文章: David Evans | 日:
Team Sky’s lead nutritionist, Nigel Mitchell, has been fuelling his riders with moreish and highly nutritious rice cakes, the subject of the latest instalment in our The Little Things series. They’re a great addition to any rider’s diet, and in this post you’ll find out how to make your own version of this peloton staple.
Think about what a Grand Tour takes out of a rider. The constant need for concentration, the emotional investment in your and your team’s success, the total physical commitment, the all-encompassing tiredness that comes from racing 3,500km in 20 stages, this all puts riders through the proverbial wringer.
For an absolute measure of what is taken out of a rider, ask a nutritionist. They’ll tell you two quite startling things: 1) A rider can expend 8000kcal in a day at a Grand Tour, which represents about four times the amount of food most people reading this should consume today; and 2) Each rider will drink around 10 litres per day at a Grand Tour. 10 litres – that’s almost enough for a comfortable bath.
(All this, by the way, is part of the reason why at the post-Grand Tour parties it’s the mechanics that end up doing most of the heavy drinking while the riders walk around looking glassy-eyed and vaguely shell shocked.)
Nutrition has developed immeasurably in the past couple of decades, moving form the old cliché of soggy pasta and spoons of nutella to a world of doctoral studies and dedicated meal plans. It has become the cornerstone of a rider’s preparation – without the proper nutrition, training is wasted, as the body can’t meet the demands made of it.
When a rider’s diet isn’t right, all the other parts of his race will fall apart. Nutritionists and trainers use the phrase ‘under performance’, which is a broadly euphemistic term that means the rider suffers needlessly, gets dropped, feels terrible, and maybe abandons.
Team Sky’s lead nutritionist, Nigel Mitchell.
Part of the rice cake’s popularity is that it’s a vehicle for both macro-nutrients (in this case, carbohydrate) and micro-nutrients (all the little things with complex names that your body needs to maintain metabolism). You can load it up with other ingredients, sweet or savoury, although caution in your experiments is advised – our attempts at an egg curry rice cake ended badly. Any ingredients that might compromise the rice cake’s structure, such as nuts and berries, can be incorporated by layering rice on to a baking tray, followed by a layer of the ingredient, followed by another layer of rice and pressing down firmly, making a ‘rice cake sandwich’ that should hold strong.

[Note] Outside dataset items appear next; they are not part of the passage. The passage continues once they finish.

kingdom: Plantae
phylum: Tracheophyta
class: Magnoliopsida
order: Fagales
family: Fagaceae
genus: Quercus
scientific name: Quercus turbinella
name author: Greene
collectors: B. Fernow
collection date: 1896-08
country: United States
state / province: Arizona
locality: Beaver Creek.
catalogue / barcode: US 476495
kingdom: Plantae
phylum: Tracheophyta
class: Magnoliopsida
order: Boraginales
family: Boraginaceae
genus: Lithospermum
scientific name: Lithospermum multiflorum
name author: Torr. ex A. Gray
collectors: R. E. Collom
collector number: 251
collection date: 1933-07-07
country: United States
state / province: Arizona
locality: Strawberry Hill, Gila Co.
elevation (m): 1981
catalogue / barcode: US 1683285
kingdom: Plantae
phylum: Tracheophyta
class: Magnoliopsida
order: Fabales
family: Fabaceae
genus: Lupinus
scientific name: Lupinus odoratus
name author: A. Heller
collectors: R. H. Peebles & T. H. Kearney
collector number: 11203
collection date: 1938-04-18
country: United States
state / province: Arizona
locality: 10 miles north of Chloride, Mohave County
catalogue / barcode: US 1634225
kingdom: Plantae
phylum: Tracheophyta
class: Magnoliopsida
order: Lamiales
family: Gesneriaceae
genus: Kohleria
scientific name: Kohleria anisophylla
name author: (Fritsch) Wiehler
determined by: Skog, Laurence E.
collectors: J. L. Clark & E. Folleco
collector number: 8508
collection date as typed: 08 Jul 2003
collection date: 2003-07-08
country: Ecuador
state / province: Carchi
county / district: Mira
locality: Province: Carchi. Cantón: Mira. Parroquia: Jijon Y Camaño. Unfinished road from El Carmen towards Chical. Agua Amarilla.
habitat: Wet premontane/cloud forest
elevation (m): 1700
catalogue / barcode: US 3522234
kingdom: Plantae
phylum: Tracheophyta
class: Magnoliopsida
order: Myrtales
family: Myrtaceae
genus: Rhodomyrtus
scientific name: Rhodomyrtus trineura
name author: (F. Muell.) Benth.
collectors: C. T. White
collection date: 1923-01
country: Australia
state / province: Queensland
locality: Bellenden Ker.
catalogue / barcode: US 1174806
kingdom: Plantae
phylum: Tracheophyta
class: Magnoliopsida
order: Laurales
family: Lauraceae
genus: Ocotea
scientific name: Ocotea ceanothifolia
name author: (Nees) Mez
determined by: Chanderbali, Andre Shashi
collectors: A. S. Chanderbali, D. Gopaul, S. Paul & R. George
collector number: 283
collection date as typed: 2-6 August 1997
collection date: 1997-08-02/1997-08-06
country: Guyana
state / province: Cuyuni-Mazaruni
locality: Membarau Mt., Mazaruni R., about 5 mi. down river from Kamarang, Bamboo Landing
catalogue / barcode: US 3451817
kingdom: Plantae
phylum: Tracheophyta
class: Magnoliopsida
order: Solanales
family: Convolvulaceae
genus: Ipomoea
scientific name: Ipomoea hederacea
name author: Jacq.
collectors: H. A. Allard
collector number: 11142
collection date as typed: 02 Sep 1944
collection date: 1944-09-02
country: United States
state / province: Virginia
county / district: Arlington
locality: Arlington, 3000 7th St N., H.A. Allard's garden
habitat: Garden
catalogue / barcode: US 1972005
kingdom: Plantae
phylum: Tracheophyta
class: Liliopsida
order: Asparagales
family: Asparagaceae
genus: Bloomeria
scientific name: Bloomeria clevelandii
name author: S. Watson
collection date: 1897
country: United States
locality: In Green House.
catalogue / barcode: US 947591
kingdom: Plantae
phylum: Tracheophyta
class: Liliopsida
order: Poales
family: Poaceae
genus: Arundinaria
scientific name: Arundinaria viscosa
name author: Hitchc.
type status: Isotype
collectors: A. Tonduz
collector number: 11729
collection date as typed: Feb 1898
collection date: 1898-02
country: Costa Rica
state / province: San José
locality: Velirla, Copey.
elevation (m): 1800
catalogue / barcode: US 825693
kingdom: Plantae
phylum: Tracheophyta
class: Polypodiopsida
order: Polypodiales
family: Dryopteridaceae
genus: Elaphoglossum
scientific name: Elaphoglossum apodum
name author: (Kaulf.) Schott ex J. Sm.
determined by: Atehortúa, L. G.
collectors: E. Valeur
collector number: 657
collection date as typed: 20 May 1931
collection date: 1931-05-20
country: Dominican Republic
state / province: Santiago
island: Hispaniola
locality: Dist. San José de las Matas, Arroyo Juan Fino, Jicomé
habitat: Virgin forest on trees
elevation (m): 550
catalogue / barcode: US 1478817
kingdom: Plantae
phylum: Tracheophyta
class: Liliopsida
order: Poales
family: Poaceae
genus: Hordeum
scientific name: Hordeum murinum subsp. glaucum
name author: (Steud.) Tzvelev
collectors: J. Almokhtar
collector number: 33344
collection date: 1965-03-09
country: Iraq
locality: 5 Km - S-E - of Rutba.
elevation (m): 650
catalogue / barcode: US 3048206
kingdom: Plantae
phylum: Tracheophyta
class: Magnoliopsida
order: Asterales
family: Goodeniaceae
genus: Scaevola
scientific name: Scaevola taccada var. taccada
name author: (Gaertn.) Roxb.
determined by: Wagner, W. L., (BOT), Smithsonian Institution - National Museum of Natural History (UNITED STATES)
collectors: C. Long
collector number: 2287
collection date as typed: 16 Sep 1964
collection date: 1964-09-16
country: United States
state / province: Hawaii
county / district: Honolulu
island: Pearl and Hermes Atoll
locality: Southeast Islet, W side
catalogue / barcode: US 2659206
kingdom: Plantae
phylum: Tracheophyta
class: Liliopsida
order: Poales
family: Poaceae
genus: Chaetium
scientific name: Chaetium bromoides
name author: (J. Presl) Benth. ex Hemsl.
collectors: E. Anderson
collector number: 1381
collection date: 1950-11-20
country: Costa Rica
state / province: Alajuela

Here’s the recipe, as developed by nutritionist Nigel Mitchell for Team Sky.
- 500g short grain rice (arborio or pudding rice). Not quick cook, and don’t wash it.
- Cook in a rice cooker with 1 litre of water, two table spoons of granulated sugar, 1/4 teaspoon of cinnamon, vanilla, or nutmeg for flavour.
- Cooking time should be about 20 minutes, making rice that isn’t too soggy. Don’t take the lid off during cooking. Leave the rice to rest for five minutes.
- Add two tablespoons of coconut oil (which, despite it’s name, is a solid substance and not an oil) and 250g of cream cheese – chocolate Philadelphia is a favourite at Team Sky.
- Mix well.
- Lay out on cling film on a baking tray. Fold the cling film over the slab of rice to create a parcel – fold while the rice is still hot so it stays sterile.
- Leave the tray to cool, then put in the fridge overnight.
- The next day, chap the parcel of rice into energy bar-sized chunks. Store in an airtight container for up to 3 days. Do not reheat the rice cakes.